Thankfully, the scarecrows in front of the Broadway entrance to the library did not scare people away from the book discussion last night. Neither did I see any crows. Many thanks to the nine people who attended last night. Their presence, as always, was much appreciated.
Our book last night was The Greatest Knight: the remarkable life of William Marshal, the power behind five English thrones by Thomas Asbridge. William Marshal was born sometime in 1147, the third son of a minor Anglo-Norman aristocrat. According to the laws of primogeniture, he was entitled to little, if anything of his father’s small holdings and had to make his own way in the world, attaching himself in service to a lord as a knight, a professional soldier.
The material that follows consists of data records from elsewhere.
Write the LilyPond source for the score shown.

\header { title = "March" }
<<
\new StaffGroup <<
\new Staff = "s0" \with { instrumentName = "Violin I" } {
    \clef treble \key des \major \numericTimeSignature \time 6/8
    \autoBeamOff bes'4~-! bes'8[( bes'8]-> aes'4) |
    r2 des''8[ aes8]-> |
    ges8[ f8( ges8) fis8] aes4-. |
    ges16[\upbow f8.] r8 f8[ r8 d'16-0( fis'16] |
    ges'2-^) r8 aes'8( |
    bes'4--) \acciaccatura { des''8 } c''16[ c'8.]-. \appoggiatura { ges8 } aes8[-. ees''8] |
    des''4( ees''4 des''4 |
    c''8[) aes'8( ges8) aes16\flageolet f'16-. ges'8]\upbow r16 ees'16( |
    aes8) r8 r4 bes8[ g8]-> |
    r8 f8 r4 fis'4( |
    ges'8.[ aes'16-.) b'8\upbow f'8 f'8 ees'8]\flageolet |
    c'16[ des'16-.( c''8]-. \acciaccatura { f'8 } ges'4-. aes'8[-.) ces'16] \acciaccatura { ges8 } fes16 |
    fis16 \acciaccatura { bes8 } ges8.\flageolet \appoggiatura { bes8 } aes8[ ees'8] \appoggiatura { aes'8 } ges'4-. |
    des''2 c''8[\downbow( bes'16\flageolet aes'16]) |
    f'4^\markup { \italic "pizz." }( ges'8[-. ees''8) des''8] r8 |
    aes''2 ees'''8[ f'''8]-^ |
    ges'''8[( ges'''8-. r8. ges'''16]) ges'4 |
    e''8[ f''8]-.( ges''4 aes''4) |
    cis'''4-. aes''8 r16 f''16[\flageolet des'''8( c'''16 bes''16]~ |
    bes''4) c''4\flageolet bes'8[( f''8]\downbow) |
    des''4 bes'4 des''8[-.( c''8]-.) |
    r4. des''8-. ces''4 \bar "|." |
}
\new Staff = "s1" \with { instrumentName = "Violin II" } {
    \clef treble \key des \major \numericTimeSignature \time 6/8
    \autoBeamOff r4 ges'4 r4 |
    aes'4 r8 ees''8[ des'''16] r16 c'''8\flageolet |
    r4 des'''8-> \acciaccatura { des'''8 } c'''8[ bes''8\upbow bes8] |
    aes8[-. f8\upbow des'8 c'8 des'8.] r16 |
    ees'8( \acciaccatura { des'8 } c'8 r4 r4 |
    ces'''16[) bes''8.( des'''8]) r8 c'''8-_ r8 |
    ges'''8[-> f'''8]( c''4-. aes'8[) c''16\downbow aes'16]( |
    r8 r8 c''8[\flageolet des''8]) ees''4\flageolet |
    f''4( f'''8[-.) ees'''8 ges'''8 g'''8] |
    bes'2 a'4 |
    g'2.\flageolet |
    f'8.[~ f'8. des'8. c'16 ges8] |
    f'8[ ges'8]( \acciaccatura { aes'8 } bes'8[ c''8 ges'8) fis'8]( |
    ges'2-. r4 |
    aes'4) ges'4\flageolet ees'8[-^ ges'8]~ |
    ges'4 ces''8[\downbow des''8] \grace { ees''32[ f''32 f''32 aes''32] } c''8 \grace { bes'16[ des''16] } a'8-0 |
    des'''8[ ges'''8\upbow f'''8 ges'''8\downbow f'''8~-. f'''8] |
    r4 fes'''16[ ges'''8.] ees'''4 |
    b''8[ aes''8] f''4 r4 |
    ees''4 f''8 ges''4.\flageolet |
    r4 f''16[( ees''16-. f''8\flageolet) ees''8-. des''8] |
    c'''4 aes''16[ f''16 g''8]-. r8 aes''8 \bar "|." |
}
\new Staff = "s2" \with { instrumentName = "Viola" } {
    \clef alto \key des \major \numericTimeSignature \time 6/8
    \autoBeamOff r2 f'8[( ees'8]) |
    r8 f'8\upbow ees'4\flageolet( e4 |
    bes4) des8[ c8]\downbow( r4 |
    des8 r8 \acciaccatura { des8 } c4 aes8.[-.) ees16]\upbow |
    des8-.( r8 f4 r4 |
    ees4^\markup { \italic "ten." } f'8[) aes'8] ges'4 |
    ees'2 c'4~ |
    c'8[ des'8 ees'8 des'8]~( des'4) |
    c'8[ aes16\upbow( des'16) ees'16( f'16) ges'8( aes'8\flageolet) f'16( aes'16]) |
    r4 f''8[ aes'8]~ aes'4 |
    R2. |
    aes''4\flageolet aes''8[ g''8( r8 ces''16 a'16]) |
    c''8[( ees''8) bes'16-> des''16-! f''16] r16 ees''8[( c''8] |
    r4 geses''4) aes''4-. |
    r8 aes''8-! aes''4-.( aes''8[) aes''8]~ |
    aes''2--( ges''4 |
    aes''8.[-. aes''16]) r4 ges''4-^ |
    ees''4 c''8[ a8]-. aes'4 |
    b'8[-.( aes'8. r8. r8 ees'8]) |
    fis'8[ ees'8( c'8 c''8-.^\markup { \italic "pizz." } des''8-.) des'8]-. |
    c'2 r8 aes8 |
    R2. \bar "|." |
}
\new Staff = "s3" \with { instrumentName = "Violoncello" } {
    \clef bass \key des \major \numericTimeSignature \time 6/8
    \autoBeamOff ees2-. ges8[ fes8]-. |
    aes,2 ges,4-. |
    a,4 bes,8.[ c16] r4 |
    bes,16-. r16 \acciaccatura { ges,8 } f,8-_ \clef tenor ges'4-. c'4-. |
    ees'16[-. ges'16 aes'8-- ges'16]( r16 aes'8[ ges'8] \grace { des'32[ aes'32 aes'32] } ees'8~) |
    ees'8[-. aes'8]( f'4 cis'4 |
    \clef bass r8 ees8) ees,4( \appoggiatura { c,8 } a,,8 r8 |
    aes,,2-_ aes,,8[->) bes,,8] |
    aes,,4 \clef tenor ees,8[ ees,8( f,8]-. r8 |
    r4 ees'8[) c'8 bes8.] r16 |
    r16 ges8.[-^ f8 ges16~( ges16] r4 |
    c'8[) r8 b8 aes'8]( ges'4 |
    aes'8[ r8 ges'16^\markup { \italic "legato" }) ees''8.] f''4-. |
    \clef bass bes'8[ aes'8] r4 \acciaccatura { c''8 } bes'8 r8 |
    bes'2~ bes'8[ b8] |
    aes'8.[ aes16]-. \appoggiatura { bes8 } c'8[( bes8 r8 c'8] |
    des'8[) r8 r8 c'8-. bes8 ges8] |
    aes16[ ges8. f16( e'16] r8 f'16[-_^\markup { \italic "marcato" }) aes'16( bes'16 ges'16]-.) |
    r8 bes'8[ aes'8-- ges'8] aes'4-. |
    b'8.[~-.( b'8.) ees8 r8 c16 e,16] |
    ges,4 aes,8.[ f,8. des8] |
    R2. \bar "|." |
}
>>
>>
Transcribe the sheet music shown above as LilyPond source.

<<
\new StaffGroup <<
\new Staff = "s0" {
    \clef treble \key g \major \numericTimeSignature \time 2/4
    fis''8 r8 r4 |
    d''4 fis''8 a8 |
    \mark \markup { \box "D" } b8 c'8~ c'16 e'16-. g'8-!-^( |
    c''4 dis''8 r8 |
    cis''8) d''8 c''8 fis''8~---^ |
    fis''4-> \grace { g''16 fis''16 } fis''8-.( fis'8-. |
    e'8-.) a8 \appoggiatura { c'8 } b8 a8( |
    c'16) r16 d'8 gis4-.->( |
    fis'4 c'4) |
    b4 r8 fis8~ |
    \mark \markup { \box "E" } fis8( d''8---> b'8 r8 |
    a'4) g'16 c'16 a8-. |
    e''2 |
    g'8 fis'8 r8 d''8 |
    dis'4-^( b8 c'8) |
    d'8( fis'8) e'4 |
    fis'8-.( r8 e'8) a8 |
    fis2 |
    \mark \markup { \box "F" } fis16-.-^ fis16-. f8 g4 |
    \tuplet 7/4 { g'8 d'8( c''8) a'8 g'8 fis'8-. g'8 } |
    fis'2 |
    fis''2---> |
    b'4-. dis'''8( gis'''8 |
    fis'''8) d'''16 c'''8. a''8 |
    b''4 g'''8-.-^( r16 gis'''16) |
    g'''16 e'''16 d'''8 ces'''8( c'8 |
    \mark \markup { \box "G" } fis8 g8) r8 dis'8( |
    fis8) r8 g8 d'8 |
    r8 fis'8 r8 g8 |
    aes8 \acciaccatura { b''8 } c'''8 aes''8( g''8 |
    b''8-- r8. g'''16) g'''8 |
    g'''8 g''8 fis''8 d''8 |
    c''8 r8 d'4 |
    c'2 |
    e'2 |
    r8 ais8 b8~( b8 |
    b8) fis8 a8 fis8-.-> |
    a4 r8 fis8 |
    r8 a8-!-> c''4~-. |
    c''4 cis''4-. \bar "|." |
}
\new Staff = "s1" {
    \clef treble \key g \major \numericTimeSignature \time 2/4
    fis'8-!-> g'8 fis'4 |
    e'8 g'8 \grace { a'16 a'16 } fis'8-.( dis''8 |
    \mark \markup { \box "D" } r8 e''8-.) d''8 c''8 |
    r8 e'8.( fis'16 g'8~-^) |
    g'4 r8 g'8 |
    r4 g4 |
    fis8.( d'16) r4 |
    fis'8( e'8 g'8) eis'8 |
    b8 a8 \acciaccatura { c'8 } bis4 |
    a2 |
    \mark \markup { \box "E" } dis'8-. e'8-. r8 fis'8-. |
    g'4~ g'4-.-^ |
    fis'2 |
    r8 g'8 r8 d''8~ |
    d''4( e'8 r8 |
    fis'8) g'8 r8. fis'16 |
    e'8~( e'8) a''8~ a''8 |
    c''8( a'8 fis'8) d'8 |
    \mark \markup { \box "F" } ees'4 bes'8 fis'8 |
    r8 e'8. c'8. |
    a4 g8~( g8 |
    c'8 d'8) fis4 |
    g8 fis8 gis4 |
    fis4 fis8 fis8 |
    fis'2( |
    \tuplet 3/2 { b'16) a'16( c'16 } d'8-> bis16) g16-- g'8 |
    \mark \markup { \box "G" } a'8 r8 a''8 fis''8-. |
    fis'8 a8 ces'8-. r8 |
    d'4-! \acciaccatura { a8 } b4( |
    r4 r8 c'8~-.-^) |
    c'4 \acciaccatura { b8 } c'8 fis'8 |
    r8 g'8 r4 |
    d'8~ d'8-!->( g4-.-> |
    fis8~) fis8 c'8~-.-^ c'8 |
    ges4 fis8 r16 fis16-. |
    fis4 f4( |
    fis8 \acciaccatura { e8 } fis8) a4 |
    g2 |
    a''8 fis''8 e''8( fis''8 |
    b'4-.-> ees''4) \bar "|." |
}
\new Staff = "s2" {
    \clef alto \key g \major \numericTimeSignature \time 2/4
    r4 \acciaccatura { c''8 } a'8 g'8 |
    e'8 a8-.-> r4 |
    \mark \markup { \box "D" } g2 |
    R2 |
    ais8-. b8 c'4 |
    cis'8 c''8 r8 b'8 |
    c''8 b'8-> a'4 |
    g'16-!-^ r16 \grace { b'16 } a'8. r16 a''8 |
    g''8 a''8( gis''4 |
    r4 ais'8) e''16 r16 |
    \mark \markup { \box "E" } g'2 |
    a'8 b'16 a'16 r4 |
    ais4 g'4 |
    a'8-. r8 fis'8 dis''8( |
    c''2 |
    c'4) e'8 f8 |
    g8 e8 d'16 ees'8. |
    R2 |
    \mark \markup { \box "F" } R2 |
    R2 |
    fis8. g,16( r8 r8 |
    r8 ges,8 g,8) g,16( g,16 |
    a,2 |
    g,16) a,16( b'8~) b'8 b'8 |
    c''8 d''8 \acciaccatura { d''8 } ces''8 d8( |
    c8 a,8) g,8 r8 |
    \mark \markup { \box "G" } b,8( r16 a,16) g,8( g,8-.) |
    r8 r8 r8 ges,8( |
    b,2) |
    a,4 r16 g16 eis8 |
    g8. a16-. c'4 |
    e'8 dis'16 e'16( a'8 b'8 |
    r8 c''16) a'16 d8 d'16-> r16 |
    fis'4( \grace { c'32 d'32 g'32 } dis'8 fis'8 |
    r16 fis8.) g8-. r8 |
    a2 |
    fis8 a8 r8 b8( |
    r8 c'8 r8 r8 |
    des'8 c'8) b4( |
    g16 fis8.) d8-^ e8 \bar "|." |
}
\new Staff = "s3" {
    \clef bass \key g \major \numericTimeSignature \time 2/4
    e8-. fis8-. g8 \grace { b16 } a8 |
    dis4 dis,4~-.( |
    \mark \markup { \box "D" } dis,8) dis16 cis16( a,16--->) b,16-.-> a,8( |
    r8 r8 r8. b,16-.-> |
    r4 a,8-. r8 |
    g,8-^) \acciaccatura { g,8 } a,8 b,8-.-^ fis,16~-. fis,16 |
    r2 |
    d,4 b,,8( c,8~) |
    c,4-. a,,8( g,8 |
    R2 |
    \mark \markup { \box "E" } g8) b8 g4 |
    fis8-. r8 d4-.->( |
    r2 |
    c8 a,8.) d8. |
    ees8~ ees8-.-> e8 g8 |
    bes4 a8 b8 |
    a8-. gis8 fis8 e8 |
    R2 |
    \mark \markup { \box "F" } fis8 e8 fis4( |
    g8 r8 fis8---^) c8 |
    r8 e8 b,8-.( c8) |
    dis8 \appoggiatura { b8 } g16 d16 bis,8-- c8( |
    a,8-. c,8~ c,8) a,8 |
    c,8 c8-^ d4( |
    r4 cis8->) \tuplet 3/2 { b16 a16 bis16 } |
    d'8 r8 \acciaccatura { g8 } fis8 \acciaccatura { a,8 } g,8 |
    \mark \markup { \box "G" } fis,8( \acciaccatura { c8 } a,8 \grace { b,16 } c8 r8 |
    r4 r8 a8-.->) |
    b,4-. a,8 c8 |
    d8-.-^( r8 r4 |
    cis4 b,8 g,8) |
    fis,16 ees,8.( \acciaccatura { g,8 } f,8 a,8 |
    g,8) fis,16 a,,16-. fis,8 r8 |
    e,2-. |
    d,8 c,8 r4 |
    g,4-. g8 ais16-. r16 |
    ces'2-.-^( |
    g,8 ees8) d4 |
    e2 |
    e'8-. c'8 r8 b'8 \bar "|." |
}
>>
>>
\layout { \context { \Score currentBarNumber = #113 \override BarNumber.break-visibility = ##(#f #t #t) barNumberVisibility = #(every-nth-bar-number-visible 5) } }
What ensued was a real life Game of Thrones, full of war, treachery, alliances, chivalry, and heroism. When his life ended an astounding, for the time, seventy-two years later, he was the very wealthy earl of Pembroke and the regent of England, protecting the rights and kingdom of the child king Henry III. In between, he fought in many battles, including the Crusades, competed in countless tournaments, bedded an English queen, fathered a dynasty of his own, oversaw the birth and signing of the Magna Carta, and faithfully served five English kings. In an era when loyalties changed for a bag of silver or a tract of land, William Marshal stood as an icon to loyalty and service. Our discussion was active and varied and much less bloody than medieval combat. We spoke about feudalism, the Magna Carta, chivalry, the rights of the Church versus those of monarchs, the status of common people, and much more. A good time was had by all.
Our next meeting will be on November 16th at 7:00 pm. The book to be discussed, Marco Polo: the journey that changed the world by John Man, is available at the Circulation Desk. All are welcome.